Tuesday, April 11, 2006

Alaska, Canada? My eye!


The 4th Berlin Biennial opened recently. It got a mention in the New York Times, which is what brought it to my attention. I immediately went looking for the Canadian artists involved, and I find that there's this dude, Reynold Reynolds who told someone that he was born in a place called Alaska, Canada.

Yeah, right.

It appears that Mr. Reynold Reynolds likes to pass himself off as Canadian, I'm not certain why, but I have seen similar cases before. In fact, there is a place in this here country called "Alaska." If you'd like to see where it is, click on this, and zoom in. Personally, I think Reynold Reynolds (yeah, what's up with the name? Did he chew on aluminum as a child or something?) wanted people to think that he was born in this place. Which looks like this from the sky. Although unless he fancies applying for some Canada Council grants, I don't think he's gonna get too far.

But, I actually should thank Mr. Reynolds, because in my attempt to figure out where he truly was born, I discovered a two day old article from the Arizona Republic, where I discovered that contrary to what I would have thought, Berlin has as much of an art market as Montreal does (or at least that's what some babe named Swetlana Heger says.

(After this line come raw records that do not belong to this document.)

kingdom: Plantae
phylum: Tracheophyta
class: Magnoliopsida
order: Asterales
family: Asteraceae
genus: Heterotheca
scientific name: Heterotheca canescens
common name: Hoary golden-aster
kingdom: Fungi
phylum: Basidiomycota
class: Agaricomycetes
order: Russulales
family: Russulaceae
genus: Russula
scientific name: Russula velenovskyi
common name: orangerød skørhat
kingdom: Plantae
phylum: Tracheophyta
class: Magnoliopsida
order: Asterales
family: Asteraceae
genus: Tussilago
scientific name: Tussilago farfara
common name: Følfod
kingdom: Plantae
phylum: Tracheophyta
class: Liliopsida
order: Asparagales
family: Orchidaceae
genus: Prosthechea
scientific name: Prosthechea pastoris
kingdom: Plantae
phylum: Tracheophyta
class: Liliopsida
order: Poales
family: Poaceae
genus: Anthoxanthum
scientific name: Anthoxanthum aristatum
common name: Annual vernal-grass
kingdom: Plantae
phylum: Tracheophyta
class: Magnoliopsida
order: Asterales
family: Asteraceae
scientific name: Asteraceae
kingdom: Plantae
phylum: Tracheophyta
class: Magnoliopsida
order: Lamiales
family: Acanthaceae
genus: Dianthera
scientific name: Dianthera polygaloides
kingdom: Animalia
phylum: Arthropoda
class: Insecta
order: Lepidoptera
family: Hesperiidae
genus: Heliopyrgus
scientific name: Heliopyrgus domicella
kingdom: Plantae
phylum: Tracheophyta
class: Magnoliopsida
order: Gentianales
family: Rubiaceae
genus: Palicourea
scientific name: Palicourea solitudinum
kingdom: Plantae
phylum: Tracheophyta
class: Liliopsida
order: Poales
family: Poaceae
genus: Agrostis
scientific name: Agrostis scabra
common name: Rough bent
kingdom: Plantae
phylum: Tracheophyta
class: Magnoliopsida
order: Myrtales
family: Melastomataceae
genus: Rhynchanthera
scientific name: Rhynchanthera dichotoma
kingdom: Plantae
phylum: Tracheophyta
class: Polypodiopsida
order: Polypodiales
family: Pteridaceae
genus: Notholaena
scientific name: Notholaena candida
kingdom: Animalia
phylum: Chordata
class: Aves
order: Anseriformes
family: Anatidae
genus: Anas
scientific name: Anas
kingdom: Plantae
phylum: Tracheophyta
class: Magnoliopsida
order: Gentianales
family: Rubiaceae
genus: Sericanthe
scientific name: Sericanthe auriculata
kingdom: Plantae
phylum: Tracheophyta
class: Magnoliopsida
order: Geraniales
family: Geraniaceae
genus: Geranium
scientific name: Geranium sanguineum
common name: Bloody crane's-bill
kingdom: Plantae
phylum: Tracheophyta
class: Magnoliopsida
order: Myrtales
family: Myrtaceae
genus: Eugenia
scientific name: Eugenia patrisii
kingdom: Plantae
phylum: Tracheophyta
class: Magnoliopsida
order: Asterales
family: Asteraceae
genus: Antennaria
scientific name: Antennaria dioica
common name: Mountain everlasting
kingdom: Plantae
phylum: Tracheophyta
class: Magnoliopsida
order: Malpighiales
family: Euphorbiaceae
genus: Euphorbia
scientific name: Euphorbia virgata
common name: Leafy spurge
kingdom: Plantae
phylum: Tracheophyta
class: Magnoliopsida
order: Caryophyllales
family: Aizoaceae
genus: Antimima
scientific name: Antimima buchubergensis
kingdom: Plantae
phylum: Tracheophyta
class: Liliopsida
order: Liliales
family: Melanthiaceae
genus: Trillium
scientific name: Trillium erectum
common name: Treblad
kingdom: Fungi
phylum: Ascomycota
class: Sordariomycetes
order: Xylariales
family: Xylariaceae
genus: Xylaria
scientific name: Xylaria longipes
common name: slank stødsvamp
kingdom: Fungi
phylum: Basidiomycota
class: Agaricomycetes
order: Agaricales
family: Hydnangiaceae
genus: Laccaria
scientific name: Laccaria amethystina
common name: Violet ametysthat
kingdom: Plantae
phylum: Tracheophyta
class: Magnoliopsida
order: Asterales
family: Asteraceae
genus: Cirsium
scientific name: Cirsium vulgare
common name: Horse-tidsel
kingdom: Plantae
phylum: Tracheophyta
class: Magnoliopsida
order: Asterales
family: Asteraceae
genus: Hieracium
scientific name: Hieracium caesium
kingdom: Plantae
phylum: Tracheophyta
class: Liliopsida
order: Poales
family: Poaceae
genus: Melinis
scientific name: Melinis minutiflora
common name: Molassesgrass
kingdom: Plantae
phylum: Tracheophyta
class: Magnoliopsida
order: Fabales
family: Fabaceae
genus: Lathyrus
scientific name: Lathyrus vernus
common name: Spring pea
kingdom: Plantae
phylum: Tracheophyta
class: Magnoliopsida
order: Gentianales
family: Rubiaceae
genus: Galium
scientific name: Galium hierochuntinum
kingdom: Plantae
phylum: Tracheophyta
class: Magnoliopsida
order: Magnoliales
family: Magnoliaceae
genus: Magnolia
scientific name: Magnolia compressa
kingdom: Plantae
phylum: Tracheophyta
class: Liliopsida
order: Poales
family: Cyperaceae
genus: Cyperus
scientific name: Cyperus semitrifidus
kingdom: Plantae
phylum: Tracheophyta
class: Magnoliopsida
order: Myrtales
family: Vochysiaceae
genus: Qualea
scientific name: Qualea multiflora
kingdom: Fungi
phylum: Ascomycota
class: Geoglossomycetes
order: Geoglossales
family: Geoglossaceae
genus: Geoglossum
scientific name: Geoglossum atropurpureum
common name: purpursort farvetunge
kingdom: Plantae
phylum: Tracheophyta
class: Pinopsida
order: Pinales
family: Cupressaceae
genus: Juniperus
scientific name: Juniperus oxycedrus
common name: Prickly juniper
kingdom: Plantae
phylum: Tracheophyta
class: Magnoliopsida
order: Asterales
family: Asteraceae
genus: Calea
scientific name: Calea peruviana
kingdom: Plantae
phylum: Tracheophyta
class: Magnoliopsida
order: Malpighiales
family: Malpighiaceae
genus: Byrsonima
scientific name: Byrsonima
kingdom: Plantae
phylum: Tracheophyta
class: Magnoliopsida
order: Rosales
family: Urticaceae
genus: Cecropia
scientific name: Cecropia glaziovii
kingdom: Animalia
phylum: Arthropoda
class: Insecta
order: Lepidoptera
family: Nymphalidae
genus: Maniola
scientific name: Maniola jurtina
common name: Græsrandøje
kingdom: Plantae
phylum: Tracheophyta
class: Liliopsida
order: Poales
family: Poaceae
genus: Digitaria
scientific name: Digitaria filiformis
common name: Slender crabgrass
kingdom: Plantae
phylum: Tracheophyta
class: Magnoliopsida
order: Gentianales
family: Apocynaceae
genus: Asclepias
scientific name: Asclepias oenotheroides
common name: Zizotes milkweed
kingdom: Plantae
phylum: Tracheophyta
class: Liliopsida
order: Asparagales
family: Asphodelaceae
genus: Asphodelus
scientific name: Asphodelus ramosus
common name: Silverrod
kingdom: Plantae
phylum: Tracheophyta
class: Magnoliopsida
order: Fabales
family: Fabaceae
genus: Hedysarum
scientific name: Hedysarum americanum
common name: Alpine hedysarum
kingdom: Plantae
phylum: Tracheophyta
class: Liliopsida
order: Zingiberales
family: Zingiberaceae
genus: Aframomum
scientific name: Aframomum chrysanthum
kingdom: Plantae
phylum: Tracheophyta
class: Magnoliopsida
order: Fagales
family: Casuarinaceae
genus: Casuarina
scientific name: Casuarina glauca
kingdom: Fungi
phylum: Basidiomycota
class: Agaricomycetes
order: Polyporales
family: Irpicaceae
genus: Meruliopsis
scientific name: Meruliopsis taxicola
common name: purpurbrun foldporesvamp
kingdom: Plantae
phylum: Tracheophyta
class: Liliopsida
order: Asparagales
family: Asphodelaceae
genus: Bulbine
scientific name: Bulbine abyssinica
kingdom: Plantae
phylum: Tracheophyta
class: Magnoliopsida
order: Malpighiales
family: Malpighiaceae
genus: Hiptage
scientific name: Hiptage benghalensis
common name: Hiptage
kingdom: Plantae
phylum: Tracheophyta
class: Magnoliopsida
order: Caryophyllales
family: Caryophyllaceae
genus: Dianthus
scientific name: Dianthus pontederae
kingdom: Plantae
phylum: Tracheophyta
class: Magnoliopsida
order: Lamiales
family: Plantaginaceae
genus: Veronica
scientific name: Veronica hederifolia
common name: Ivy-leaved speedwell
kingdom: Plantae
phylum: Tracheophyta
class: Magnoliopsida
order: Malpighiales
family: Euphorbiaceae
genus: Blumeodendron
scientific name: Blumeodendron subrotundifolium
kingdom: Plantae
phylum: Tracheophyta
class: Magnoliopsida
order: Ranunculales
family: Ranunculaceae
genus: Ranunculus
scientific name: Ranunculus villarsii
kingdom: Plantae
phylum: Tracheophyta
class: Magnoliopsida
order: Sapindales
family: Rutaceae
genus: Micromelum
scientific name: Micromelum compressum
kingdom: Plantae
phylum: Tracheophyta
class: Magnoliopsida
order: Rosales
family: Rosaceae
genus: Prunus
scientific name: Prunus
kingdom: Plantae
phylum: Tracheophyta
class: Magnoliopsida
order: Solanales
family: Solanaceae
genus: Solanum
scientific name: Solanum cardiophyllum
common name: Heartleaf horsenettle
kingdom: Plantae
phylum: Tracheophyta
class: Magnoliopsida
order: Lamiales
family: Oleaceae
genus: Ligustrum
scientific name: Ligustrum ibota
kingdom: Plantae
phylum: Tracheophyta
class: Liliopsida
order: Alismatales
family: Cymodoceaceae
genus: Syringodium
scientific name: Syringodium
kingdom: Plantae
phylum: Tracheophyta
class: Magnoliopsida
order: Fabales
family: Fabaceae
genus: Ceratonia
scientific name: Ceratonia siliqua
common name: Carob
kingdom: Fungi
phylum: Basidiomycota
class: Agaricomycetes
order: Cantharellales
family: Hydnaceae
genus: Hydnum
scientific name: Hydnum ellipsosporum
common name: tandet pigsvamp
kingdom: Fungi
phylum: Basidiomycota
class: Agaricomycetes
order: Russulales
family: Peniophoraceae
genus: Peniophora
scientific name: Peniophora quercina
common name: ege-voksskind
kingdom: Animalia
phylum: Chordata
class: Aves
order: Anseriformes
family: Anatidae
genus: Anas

But to give props where props are due, there really and truly is a bona fide Canadian Artist® in the 4th Berlin Biennial, unfortunately I think he is a really bad artist. If he is touting Poems (what I assume is a piece in the biennale) as being "a textual mélange out of the lyrics of obscure rock songs and titles of death metal classics," then I want proof positive that there is not a single song from the Top 100 ever in it. Then while I can understand the irony being used by writing "death metal classics" and "obscure rock songs" in the same sentence, I strongly doubt that his piece is exclusively made up of just those two categories.